Work order 1
Please output the passage of the war exhibitions article between "The gargantuan and the diminutive are" and "perceive these displays?", inclusive, copied word for word.
Work order 2
Answer these questions from the war exhibitions article:
(a) Which two kinds of exhibits does the abstract call inherently problematic?
(b) Over what period have military history museums become more inclusive and self-critical?
(c) Museums in what kind of system are prone to being (mis)used to disseminate propaganda?

Provided text
::::::

The Gargantuan and the Diminutive – War at the Museum

Abstract: Military history museums endeavour to be a space where the conditio humana as it relates to war can be discussed. However, their topics are contentious, they are prone to being (mis)used to foster nationalism and militarism, and they feature objects and representational forms that are inherently problematic: large exhibits and dioramas. This article will provide insights into the difficult relationship of the gargantuan and the diminutive in war exhibitions and their perception by visitors.
DOI: dx.doi.org/10.1515/phw-2022-20329
Languages: English

The gargantuan and the diminutive are often encountered in war exhibitions, where they pose a dilemma. Visitors are confronted with towering, awe-inspiring machines of war. At the same time, diminutive elements such as scale models and dioramas[1] are employed to visualise ideas and concepts that would otherwise be difficult to imagine. Both extremes attract and engage visitors but can also glorify and tame war. What role does scale play in war exhibitions? How do visitors perceive these displays?

The Scale of War

Military history museums have become more inclusive and self-critical in the past decade.[2] They endeavour to be a space where the conditio humana, as it relates to war, can be dissected. However, this is not true in all instances. In particular, museums in autocratic systems are prone to be (mis)used to disseminate propaganda and to justify acts of war.[3] To complicate matters the oft-encountered machinery of war and dioramas are themselves inherently problematic.[4] The relationship between the gargantuan and the diminutive in combination with such ‘difficult history’ is the focus of this short article, as it is a unique feature of military history museums.

::::::

Records shown
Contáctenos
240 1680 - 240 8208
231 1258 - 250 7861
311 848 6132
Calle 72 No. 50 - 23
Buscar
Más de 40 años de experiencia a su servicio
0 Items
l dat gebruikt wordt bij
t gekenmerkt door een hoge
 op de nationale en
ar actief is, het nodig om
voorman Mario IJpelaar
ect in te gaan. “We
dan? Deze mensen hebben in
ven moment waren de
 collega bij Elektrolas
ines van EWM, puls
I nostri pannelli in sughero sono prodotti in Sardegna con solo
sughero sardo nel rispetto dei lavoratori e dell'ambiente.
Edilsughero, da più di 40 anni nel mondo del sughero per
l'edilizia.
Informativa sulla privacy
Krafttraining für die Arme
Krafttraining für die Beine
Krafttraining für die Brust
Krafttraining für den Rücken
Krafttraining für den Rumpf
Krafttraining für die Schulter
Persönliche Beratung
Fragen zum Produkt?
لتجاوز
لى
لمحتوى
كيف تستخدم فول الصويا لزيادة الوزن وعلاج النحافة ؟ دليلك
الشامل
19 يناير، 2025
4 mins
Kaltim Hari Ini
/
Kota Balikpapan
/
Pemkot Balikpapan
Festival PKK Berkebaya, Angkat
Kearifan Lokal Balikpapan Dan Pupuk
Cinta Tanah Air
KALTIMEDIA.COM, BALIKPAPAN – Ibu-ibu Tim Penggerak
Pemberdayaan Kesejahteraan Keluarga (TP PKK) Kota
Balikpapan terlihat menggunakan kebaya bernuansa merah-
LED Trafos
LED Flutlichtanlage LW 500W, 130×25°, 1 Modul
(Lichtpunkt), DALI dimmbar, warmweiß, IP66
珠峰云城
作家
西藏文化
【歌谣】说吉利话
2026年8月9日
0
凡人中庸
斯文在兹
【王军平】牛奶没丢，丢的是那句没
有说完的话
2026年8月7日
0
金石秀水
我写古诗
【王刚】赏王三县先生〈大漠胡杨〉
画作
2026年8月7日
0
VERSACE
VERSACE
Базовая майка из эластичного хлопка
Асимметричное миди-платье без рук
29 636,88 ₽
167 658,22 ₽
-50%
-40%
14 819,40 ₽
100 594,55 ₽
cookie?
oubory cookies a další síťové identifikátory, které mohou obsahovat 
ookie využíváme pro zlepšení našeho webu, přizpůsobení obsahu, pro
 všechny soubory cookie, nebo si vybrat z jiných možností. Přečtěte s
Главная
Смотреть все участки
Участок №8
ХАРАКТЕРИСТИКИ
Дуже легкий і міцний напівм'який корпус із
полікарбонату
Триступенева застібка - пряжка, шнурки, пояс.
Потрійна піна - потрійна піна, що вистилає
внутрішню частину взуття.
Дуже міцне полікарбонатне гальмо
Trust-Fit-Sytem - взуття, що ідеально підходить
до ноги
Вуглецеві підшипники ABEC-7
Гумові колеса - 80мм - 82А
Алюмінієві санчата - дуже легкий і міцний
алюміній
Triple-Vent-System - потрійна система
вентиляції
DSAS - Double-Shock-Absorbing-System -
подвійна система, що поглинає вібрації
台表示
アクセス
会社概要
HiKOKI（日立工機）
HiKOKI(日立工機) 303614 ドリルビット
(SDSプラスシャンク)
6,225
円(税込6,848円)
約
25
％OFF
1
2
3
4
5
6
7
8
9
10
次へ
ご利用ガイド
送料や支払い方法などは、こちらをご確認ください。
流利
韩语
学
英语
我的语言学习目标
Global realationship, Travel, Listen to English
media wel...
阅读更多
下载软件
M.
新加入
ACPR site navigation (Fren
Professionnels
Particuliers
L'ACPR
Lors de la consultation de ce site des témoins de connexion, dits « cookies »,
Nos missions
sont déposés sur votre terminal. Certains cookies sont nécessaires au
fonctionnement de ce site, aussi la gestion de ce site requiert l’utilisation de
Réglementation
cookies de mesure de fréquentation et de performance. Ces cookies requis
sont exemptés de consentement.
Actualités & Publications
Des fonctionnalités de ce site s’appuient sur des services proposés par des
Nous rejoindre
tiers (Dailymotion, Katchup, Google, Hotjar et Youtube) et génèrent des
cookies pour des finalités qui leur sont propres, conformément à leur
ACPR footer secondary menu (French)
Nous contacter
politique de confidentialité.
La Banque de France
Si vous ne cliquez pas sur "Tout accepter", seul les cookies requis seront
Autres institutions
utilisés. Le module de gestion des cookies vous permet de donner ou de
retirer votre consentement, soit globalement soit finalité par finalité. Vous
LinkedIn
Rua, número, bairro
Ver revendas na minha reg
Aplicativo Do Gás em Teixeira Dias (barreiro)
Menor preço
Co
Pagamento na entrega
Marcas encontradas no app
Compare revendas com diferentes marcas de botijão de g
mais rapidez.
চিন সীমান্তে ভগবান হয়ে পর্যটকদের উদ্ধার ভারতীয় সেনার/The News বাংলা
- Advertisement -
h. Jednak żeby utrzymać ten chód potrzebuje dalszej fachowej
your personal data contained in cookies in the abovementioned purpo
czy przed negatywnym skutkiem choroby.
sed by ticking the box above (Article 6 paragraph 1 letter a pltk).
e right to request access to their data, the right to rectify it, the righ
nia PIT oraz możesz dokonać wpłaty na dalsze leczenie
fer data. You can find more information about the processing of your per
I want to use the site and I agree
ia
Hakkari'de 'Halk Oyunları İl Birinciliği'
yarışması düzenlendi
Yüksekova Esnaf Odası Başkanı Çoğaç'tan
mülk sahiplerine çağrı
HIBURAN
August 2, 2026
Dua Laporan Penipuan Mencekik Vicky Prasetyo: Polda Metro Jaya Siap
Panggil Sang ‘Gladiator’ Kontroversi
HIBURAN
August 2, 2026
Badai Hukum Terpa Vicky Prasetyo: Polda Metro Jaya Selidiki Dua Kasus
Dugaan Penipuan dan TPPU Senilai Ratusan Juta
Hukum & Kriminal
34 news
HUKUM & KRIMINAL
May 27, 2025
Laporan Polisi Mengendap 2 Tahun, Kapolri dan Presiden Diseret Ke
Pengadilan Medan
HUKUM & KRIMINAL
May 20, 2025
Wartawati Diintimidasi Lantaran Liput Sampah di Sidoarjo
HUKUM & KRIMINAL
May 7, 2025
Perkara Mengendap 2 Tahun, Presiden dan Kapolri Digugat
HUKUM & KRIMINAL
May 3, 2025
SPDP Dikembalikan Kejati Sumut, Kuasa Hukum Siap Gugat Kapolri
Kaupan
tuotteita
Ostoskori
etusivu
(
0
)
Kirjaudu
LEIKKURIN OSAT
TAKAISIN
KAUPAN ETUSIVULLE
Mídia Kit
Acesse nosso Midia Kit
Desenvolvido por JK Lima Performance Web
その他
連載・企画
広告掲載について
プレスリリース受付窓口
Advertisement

::::::

Expected output 1
The gargantuan and the diminutive are often encountered in war exhibitions, where they pose a dilemma. Visitors are confronted with towering, awe-inspiring machines of war. At the same time, diminutive elements such as scale models and dioramas[1] are employed to visualise ideas and concepts that would otherwise be difficult to imagine. Both extremes attract and engage visitors but can also glorify and tame war. What role does scale play in war exhibitions? How do visitors perceive these displays?

Expected output 2
(a) Large exhibits and dioramas.
(b) The past decade.
(c) Autocratic systems.